The disdain spans generations and political parties. An Economist/YouGov poll released this week showed over 70% of Americans think AI is advancing too quickly, with 68% of Republicans and 77% of Democrats saying it's moving too fast.
- Other YouGov polling shows negative views of AI rising from 34% three years ago to just over 50% now.
- Axios Portland reader Revel L. told us "due to the ethical issues with stolen content, the detriment to the planet, the costs to everyone in energy, the toll it takes on the brain, and the amount of time that it's absolutely dangerously wrong, I do not and will not use generative AI."


Between the lines: AI executives aren't doing much to quell the backlash, which is already showing signs of slowing the industry. Some of them appear unfazed — or unaware.
- In previous conversations with Axios, AI executives at multiple frontier AI labs were surprised by the negative opinions. They see AI as just as inevitable as the rise of the internet.

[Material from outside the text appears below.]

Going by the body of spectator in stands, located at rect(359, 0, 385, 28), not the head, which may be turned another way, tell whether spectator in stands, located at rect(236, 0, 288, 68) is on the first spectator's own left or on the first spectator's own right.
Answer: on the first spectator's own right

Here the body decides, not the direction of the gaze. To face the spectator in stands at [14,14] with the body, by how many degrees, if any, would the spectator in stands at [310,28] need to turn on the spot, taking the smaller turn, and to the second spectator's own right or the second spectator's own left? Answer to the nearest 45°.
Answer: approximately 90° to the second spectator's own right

- Asked about backlash to AI, Superhuman Mail CEO Rahul Vohra — whose company makes an AI-powered email assistant — seemed unfamiliar with the premise of the question. After hearing about poor polling around AI, he responded: "We don't really see that."
What they're saying: While the tech underlying AI is here to stay, "What is not inevitable is that these technologies will be embedded in every aspect of our lives, become indispensable, or replace humans," Avriel Epps, assistant professor at the University of California, Riverside, said in an email to Axios.

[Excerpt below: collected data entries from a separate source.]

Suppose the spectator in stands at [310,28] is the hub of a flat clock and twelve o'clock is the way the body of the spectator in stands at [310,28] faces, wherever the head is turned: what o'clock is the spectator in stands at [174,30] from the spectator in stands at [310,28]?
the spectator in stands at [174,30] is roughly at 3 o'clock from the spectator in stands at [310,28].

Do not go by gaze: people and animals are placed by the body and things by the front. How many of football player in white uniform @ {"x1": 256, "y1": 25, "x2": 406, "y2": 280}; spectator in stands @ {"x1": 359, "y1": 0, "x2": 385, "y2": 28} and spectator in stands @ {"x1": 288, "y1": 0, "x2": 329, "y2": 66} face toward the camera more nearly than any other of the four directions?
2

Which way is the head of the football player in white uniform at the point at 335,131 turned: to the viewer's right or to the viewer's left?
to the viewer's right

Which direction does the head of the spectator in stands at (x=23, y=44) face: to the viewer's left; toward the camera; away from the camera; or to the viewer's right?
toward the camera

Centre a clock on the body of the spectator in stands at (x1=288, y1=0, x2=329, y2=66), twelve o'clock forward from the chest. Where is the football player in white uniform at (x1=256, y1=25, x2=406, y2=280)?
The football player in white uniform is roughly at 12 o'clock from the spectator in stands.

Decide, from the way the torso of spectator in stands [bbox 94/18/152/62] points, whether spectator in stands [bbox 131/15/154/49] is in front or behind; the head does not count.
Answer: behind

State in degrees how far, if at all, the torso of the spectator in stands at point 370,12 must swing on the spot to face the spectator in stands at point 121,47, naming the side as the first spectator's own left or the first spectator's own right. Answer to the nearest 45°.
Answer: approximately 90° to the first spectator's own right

- "Nothing in the future is inevitable and no single person, company, or group gets to decide what will happen in the future."
Threat level: Negative AI sentiment could become a financial liability for AI labs if it continues to curb access to their most valuable resource: computing power.
- A record number of data centers, which provide the computing power AI companies use to answer user queries, were canceled in the first quarter of 2026 amid resistance from communities, per Heatmap Pro data.
- "Public pushback is emerging as a binding constraint, particularly around data center buildout," Morgan Stanley analysts wrote in a note about market risks associated with the midterms.
- These data center setbacks are "sapping confidence" among investors, according to a note investment bank Jefferies sent to clients.